Get rid of the criminals who horde plasma TVs and DVD players in secret rooms that should be used for teaching ... waiting until they can be written off and taken home brand new in the box. Eliminate the principals who lie about ESL student enrollment and use the excess funds for ... plasma TVs (I don't know what it is about NY school officials ... but they love them some Plasma screens!!!).
We don't need another battery of tests designed by well-connected contractors for millions that can be used to justify eliminating teachers who don't tow the line. We need to clean house and establish a system of accountability that includes teachers and administrators. One that views education in terms of individual improvement vs. the artificial construct of aged-based proficiency.
1. Gather a panel of educators who face the bone-crunching reality of teaching on the front lines every day. This sort of advisory network would keep the SOE grounded in reality.
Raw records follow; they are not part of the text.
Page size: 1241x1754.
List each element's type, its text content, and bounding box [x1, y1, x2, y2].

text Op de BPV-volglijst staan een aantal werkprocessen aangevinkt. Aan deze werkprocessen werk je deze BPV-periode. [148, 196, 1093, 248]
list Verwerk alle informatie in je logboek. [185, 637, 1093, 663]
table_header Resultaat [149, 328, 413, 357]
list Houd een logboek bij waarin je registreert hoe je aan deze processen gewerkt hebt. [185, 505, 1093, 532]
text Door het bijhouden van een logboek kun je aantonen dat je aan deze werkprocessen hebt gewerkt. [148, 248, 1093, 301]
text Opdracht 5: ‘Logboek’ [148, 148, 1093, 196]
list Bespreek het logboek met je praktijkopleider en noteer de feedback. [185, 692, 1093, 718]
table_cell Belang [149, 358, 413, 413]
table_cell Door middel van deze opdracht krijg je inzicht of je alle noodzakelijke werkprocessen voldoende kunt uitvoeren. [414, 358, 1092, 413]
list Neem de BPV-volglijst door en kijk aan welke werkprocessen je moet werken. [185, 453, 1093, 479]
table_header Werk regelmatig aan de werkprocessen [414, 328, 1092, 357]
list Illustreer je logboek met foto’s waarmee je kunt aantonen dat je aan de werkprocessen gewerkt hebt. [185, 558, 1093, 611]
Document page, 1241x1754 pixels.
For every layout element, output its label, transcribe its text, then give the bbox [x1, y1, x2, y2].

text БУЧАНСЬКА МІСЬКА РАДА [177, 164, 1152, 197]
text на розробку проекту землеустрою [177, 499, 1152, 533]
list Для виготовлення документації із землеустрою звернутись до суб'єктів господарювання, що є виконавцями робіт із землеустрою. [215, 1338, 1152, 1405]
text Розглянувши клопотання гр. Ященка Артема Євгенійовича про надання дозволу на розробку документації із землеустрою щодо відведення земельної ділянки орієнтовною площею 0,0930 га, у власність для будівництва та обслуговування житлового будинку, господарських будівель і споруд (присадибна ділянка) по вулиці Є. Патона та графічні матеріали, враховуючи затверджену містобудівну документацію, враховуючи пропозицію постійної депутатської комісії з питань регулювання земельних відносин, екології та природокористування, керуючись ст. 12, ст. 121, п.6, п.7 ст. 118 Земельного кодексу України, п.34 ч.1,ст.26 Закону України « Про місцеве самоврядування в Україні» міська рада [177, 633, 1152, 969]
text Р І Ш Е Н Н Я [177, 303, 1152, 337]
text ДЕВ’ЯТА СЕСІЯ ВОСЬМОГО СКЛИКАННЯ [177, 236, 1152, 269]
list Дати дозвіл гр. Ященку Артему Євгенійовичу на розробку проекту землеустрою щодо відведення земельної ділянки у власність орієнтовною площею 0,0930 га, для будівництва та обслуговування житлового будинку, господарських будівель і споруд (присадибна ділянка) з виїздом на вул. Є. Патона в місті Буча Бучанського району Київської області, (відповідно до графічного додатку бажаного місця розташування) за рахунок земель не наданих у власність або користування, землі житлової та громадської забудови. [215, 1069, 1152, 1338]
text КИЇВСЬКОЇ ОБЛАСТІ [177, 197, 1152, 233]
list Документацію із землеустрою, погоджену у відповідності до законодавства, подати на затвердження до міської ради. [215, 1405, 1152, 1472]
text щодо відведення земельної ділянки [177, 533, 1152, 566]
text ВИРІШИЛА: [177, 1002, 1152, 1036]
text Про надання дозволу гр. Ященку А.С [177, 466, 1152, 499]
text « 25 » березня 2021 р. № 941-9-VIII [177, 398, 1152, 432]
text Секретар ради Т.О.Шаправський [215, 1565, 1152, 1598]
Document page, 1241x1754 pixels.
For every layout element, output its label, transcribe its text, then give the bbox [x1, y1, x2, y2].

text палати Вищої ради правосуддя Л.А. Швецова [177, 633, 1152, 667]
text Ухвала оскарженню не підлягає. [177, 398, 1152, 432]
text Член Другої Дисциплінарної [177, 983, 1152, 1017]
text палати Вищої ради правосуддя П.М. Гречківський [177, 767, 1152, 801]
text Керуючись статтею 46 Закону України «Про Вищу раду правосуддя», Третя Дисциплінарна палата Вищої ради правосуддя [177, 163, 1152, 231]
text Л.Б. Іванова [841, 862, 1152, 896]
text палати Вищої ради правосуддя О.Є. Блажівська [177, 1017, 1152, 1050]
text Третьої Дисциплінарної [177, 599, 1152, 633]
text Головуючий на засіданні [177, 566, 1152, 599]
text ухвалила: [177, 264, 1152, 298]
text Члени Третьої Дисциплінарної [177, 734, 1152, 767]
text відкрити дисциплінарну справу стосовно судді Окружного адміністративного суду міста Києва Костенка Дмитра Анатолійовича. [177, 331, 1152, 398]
2. There are teachers out there who are at the top of their pedagogical game, but weary of the struggle. Pair them with new teachers for a truly meaningful mentorship program. State budgets have trimmed and/or eliminated such programs.
3. Class size in urban districts is the emblem for society's glaring disdain for our kids. Why should students languish in a 40-student classroom when administrators get huge pay increases and countless perks? Trim the bureaucratic fat and reroute the funds to the students.
4. This is admittedly a utopian whim, but it's just a thought: why do so many Ivy League grads eschew public education? Lack of upward mobility and financial reward. Make it a lucrative profession, and hold teachers such as myself (13 years in Los Angeles) highly accountable. The creative, dynamic minds of this generation will come if they see there is both inspiration and solvency in the job.
5. Teachers in my school donate at least 15 hours a week unpaid to help their students. Last year we chose to forego an hour's pay to highlight our concern about class size. We do care.
True story. She was also the yearbook and newspaper sponsor.
Sadly good supervision in American schools is a rare beast.